Uma após a outra, café após outro e não atrás de não. A polícia acabou por ser notificada e as buscas começaram, mas com as esperanças reduzidas. Entretanto, ela e o avô varriam mapas e contrariavam o GPS; deixavam o carro na berma e enfiaram-se nos matos com varas e berreiros. E um dia e, por exclusão de partes, tropeçaram num sítio que não constava dos mapas e era apenas um borrão no Google Maps... 

Diogo 
??? 
Manhã 

Bom dia, menino! 
Mesmo que a educação fosse robótica, era tão bom ouvi-lo pela manhã, ao entrar no café.
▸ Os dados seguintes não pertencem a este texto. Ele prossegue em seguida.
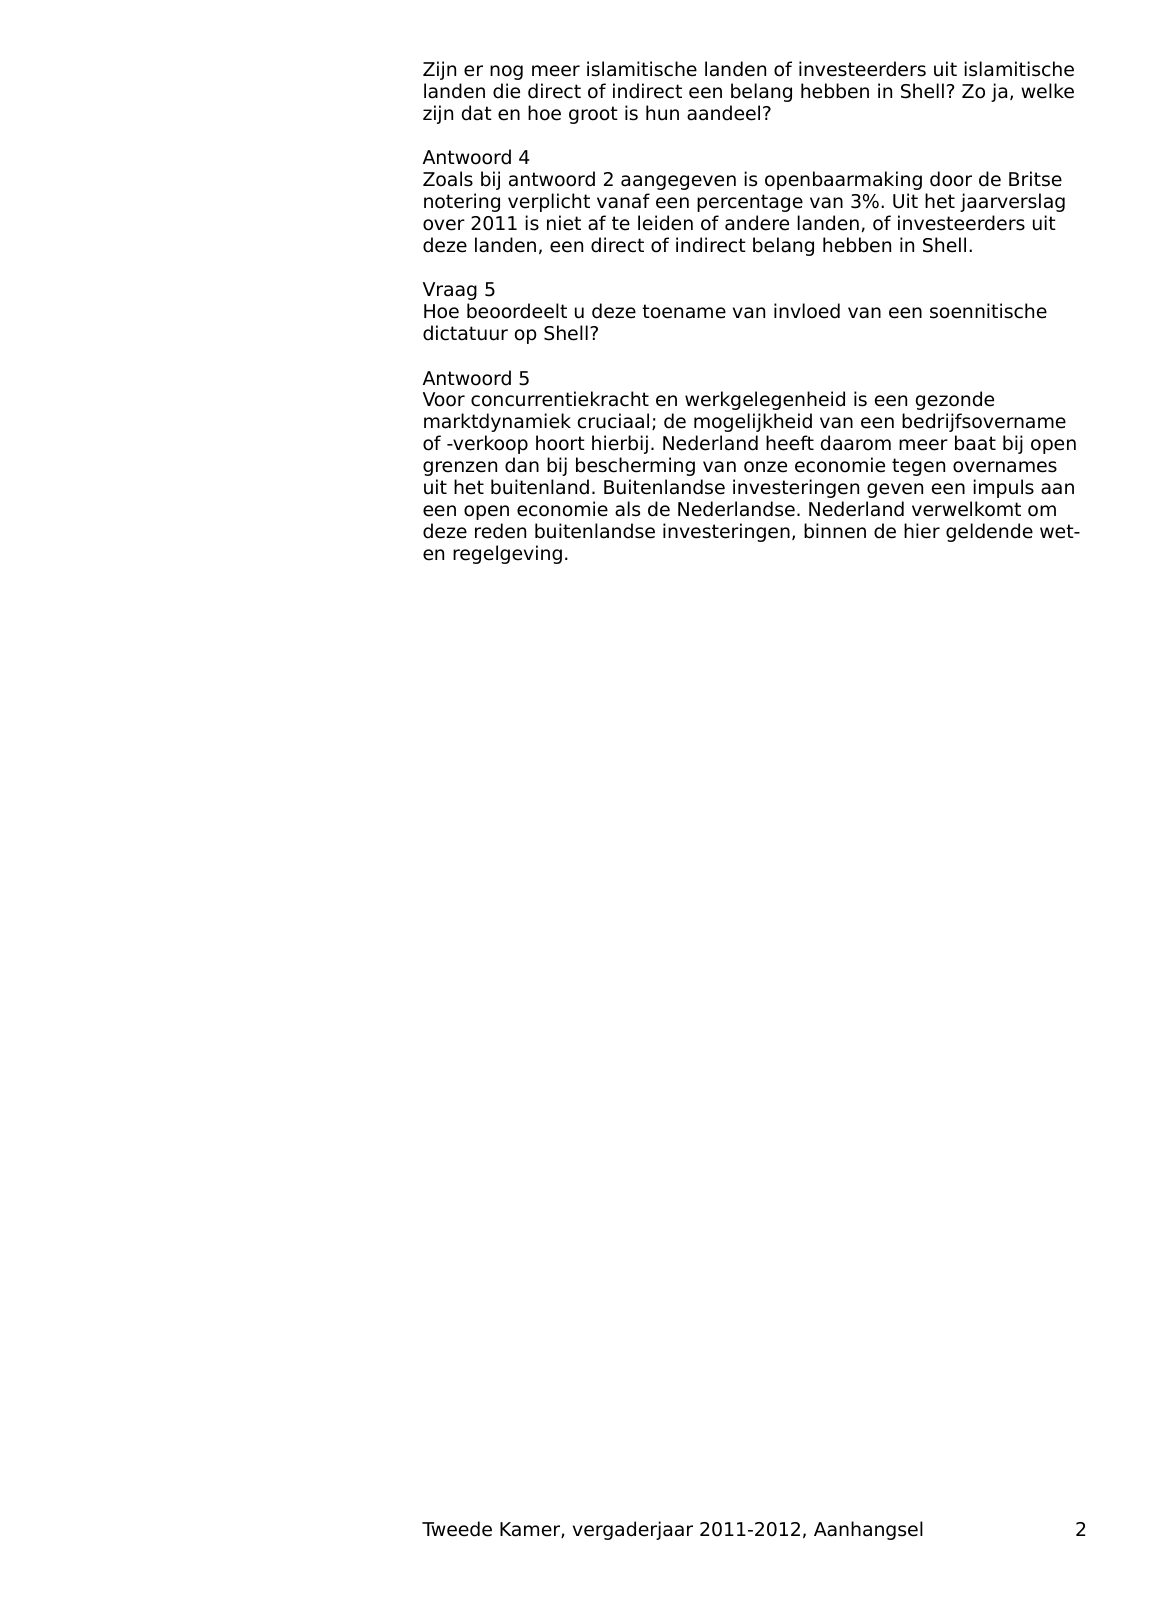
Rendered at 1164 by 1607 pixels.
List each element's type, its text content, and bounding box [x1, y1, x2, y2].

text Zijn er nog meer islamitische landen of investeerders uit islamitische landen die direct of indirect een belang hebben in Shell? Zo ja, welke zijn dat en hoe groot is hun aandeel? [422, 59, 1087, 125]
text Hoe beoordeelt u deze toename van invloed van een soennitische dictatuur op Shell? [422, 301, 1087, 345]
text Antwoord 5 [422, 367, 1087, 389]
text Zoals bij antwoord 2 aangegeven is openbaarmaking door de Britse notering verplicht vanaf een percentage van 3%. Uit het jaarverslag over 2011 is niet af te leiden of andere landen, of investeerders uit deze landen, een direct of indirect belang hebben in Shell. [422, 169, 1087, 257]
text Vraag 5 [422, 279, 1087, 301]
text Antwoord 4 [422, 147, 1087, 169]
text Voor concurrentiekracht en werkgelegenheid is een gezonde marktdynamiek cruciaal; de mogelijkheid van een bedrijfsovername of -verkoop hoort hierbij. Nederland heeft daarom meer baat bij open grenzen dan bij bescherming van onze economie tegen overnames uit het buitenland. Buitenlandse investeringen geven een impuls aan een open economie als de Nederlandse. Nederland verwelkomt om deze reden buitenlandse investeringen, binnen de hier geldende wet- en regelgeving. [422, 389, 1087, 565]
O velhote da parede lá estava, o empregado também e os cafés despejados eram outra constante, mas com a chegada do rapaz houve uma ligeira alteração à programação e à rotina dos habitantes de Andros. 
Durante uma semana, o Diogo comeu e bebeu sem se preocupar com o fundo do barril porque a aldeia continuava a ser abastecida por uma carrinha que chegava e sumia sem um logo ou identificação. E como ninguém se preocupava, não era ele a começar. A meio da semana veio outra carrinha com homens de fato-macaco que passaram as mãos pelos velhos e partiram umas horas depois. Passou esse dia escondido em casa, mas nos outros passeava, dormia e bebia. E quando se fartou, tirou uma resma de papel e começou a escrever. 
Noutro dia, assim para o final da semana, viu no rodapé das notícias que tinha desaparecido... eh, alguém andava à sua procura... 

Cátia 
Montijo 
Almoço 

A miúda com uma missão. Apanhou o barco, outro barco e um autocarro e chegou ao destino: um restaurante com pinta de snack bar que também servia bitoques; entrou e pediu o habitual e sentou-se na rua para não ouvir os donos a discutir. 
Se pensasse bem no assunto, isto de andar de cidade em cidade, de restaurante em restaurante, até era porreiro e uma óptima desculpa para conhecer o país, mas a saudade de casa já batia sorrateiramente no coração. Talvez devesse ligar aos pais, decidiu. E dar-lhes a boa notícia. A mesa tinha duas cadeiras e a da frente, uma cadeira de plástico, estava saída como se alguém se tivesse levantado para ir à casa de banho. Imediatamente lembrou-se do Augusto e das lições de bitoques, das histórias da tropa ou das cidades onde tinha saído. Ele era tão rabiscado quanto o seu bloco e havia sempre mais uma coisa para escrever. Falando nisso, tirou-o para cima da mesa e quando ia começar a escrever, reparou no rodapé das notícias e de um desaparecido em Tomar. 

Leandro 
Jordão
Lisboa
Almoço

Um dos trajados entrou com sacos de plástico cheios de comida e outro entrou com dois jerricãs, com um líquido que não devia ser água. 
Os dois irmãos estavam à porta e nenhum podia entrar, mas da janela viam o Leandro sentado na mesma mesa da última vez. Ora afundava-se nos braços e berrava aos tunos, ora enfrascava-se em litrosas e cantava com os restantes. E ali, bem no meio das duas personas, estava o irmão que o Guilherme não via há anos, mas era muito rápido. 

Eles faziam lá ideia do que o Leandro estava a passar ou a ver ou a ouvir. Num lado tinha o pai a mandar o restaurante à merda e para botar fogo a tudo; que o restaurante lhe comeu o corpo e a cabeça. No outro tinha o Augusto saudosista, a amar estar ali e a querer continuar. E quando uma voz falava mais alto, a mente inclinava-se como uma balança. Às tantas pediu ao pessoal para lhe trazer ingredientes para cozinhar e gasolina para queimar O Tropa. Independente de quem ganhasse, ele iria perder. Ou perder-se.